つるつるの壺

マッチ工場の少女のつるつるの壺のネタバレレビュー・内容・結末

マッチ工場の少女(1990年製作の映画)
4.0

このレビューはネタバレを含みます

とにかく粗雑に扱われる主人公が不憫。テレビばかり見て働かない、家事もしない母と継父に代わって家事をやり、労働で得た給料も渡す。バーで出会った男と一夜を過ごして妊娠した挙句に捨てられ、事故って流産。見舞いに来た継父は家から出て行けと言ってオレンジを置いて去って行く。自分でオレンジを剥いて食べる姿が不憫。誰も自分にオレンジを剥いてくれるような人はいないのだ。そんな辛酸をなめ続けた女性が殺鼠剤入りドリンクで全員殺す。良い話だ。

不憫な人生を送りながらも、休日にはダンスホールで音楽を聴いたりバーで一杯やったりする彼女の細々とした息抜きを見せることでキャラクターに愛着が湧いてくる。

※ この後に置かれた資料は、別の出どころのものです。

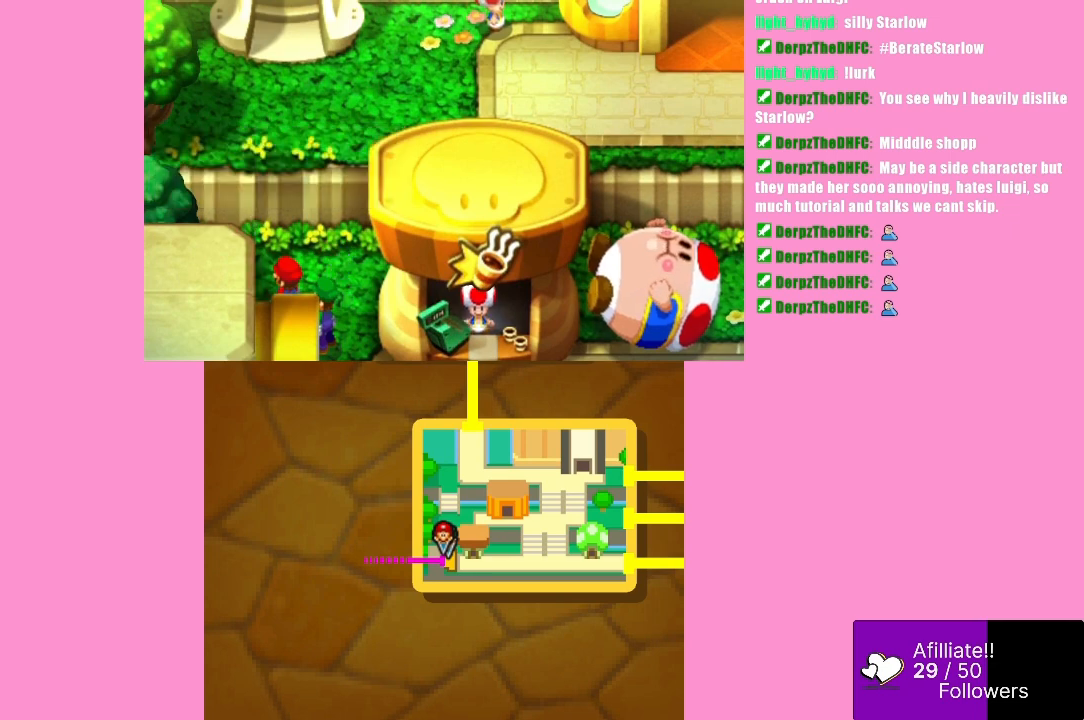
{"buttons": [], "left_stick": "center", "events": []}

そういうところがカウリスマキ作品の好きなところ。

今まで観たカウリスマキの映画では出会った男女はクライマックスでここではないどこかを求めて一緒に旅立って行ったが、今回は警察に連れて行かれてしまった。

何故マッチ工場を選んだのか考えてみるに、火を付けたら捨てられるマッチというものに主人公を象徴させているのだろうか?知らんけど。